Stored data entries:
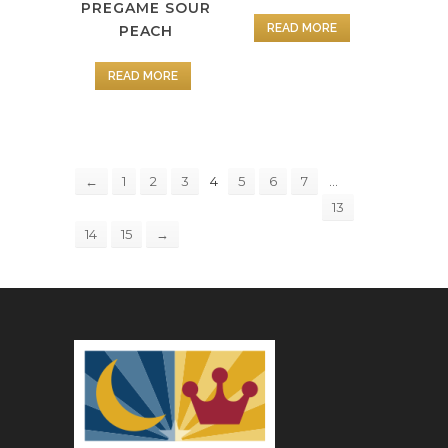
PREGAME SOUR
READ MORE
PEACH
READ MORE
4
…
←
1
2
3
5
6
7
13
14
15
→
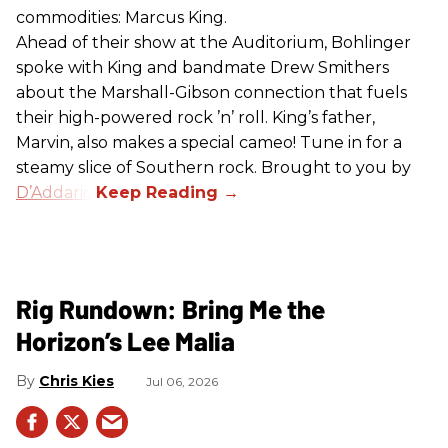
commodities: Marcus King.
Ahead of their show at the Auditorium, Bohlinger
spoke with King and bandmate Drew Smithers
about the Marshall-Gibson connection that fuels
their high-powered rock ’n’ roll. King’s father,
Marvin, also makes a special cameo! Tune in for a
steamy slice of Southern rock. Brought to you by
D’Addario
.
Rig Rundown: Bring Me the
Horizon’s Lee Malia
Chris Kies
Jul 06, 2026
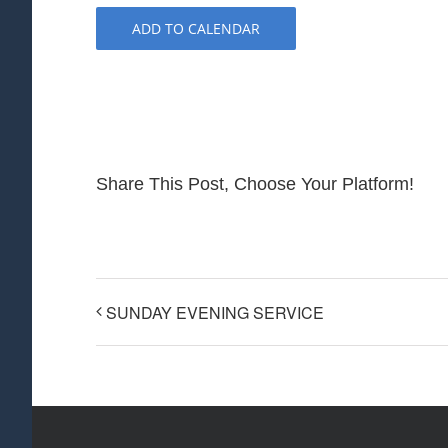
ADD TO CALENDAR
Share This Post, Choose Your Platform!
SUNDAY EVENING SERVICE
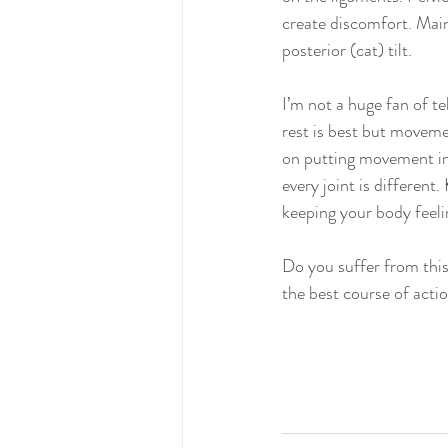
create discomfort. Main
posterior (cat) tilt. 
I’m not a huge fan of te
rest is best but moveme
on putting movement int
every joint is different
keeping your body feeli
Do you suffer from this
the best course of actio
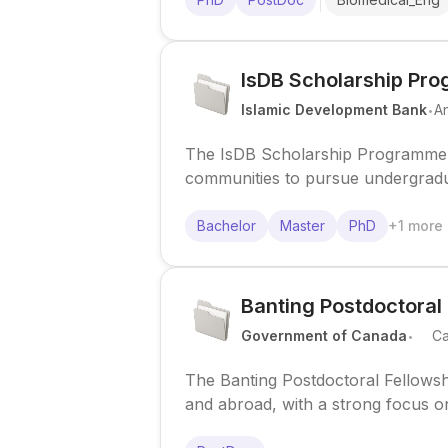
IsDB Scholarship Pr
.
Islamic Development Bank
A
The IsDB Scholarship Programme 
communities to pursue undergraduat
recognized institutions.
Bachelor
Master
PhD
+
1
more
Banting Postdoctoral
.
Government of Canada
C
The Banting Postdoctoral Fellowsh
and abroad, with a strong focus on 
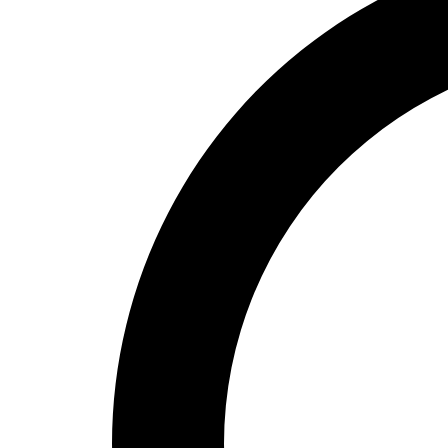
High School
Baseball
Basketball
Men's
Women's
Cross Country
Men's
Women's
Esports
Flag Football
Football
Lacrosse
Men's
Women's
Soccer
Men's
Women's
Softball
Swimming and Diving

▶ _TASK DETAILS_
Recast every line of text in the data above as a Markdown table with the columns No. and Text, numbering the rows in order and skipping any blank lines. Leave the pictures out of the table.

▶ _RESPONSE AREA_
| No. | Text |
|---|---|
| 1 | PREGAME SOUR |
| 2 | READ MORE |
| 3 | PEACH |
| 4 | READ MORE |
| 5 | 4 |
| 6 | … |
| 7 | ← |
| 8 | 1 |
| 9 | 2 |
| 10 | 3 |
| 11 | 5 |
| 12 | 6 |
| 13 | 7 |
| 14 | 13 |
| 15 | 14 |
| 16 | 15 |
| 17 | → |
| 18 | commodities: Marcus King. |
| 19 | Ahead of their show at the Auditorium, Bohlinger |
| 20 | spoke with King and bandmate Drew Smithers |
| 21 | about the Marshall-Gibson connection that fuels |
| 22 | their high-powered rock ’n’ roll. King’s father, |
| 23 | Marvin, also makes a special cameo! Tune in for a |
| 24 | steamy slice of Southern rock. Brought to you by |
| 25 | D’Addario |
| 26 | . |
| 27 | Rig Rundown: Bring Me the |
| 28 | Horizon’s Lee Malia |
| 29 | Chris Kies |
| 30 | Jul 06, 2026 |
| 31 | ADD TO CALENDAR |
| 32 | Share This Post, Choose Your Platform! |
| 33 | SUNDAY EVENING SERVICE |
| 34 | create discomfort. Main |
| 35 | posterior (cat) tilt.  |
| 36 | I’m not a huge fan of te |
| 37 | rest is best but moveme |
| 38 | on putting movement int |
| 39 | every joint is different |
| 40 | keeping your body feeli |
| 41 | Do you suffer from this |
| 42 | the best course of actio |
| 43 | IsDB Scholarship Pr |
| 44 | . |
| 45 | Islamic Development Bank |
| 46 | A |
| 47 | The IsDB Scholarship Programme  |
| 48 | communities to pursue undergraduat |
| 49 | recognized institutions. |
| 50 | Bachelor |
| 51 | Master |
| 52 | PhD |
| 53 | + |
| 54 | 1 |
| 55 | more |
| 56 | Banting Postdoctoral |
| 57 | . |
| 58 | Government of Canada |
| 59 | C |
| 60 | The Banting Postdoctoral Fellowsh |
| 61 | and abroad, with a strong focus on  |
| 62 | High School |
| 63 | Baseball |
| 64 | Basketball |
| 65 | Men's |
| 66 | Women's |
| 67 | Cross Country |
| 68 | Men's |
| 69 | Women's |
| 70 | Esports |
| 71 | Flag Football |
| 72 | Football |
| 73 | Lacrosse |
| 74 | Men's |
| 75 | Women's |
| 76 | Soccer |
| 77 | Men's |
| 78 | Women's |
| 79 | Softball |
| 80 | Swimming and Diving |